SUNBURY, Ohio (WCMH) – A person has anonymously requested the names and addresses of every student in the Big Walnut school district, and the superintendent is saying he may have no choice but to turn the information over.
Superintendent Ryan McLane announced the request at a board meeting Thursday night, saying he wanted parents and the public to know what he had been asked to provide. He followed up Friday with a letter to parents.
“No student information will be released until we are essentially forced to, and at that time, we will notify our families,” McLane wrote. “I hope it does not get to that point.”
Under FERPA, or the Family Educational Rights and Privacy Act, directory information may be disclosed to a third party without parental consent. McLane said at the beginning of every school year parents are given the choice to opt out of directory disclosures, but he doesn’t believe that parents could deny being part of this specific request.
“I just think about our students and the access to that information by somebody outside of our district who can’t even tell us their name,” said Annette McMurry, a parent. “Nevertheless, what they want that information for, that just rings danger. Our children are vulnerable, and it is our duty as parents and schools to protect our children.”

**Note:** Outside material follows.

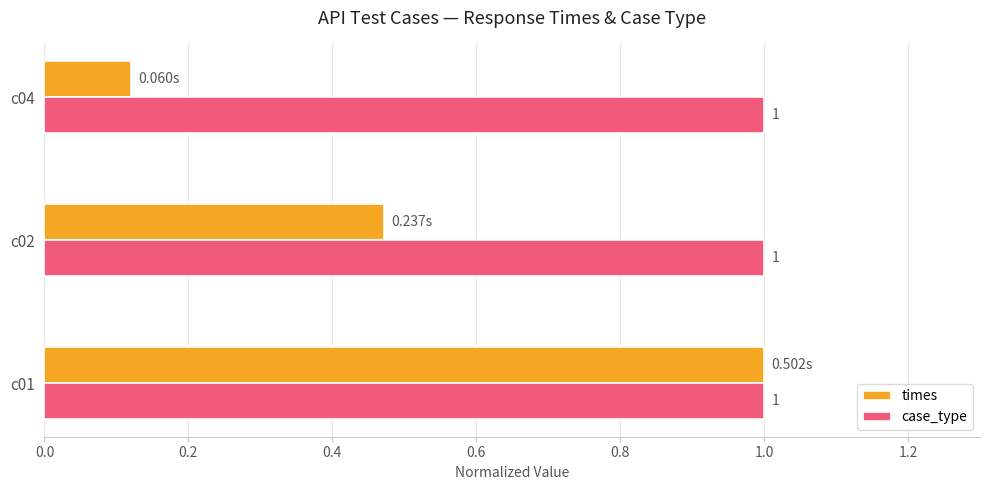

Between c01 and c04, which series saw the biggest shift?

times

McLane said the request disturbs him as a parent as well as an administrator, and he is asking that those in the community reach out to lawmakers.
“We have had numerous conversations with our legal team and have contacted our local state representatives and a state senator,” he wrote parents. “This is something that absolutely needs to be fixed at the state level.”
Faced with a similar request last fall, the Tri-Valley school district in Muskingum County notified parents of the request, and the identity of the person requesting it, and gave families two weeks to pull their child’s information from the directory.
Editor’s note: A previous version of this story misattributed a quote to Ryan McLane instead of Annette McMurry. We apologize for the error.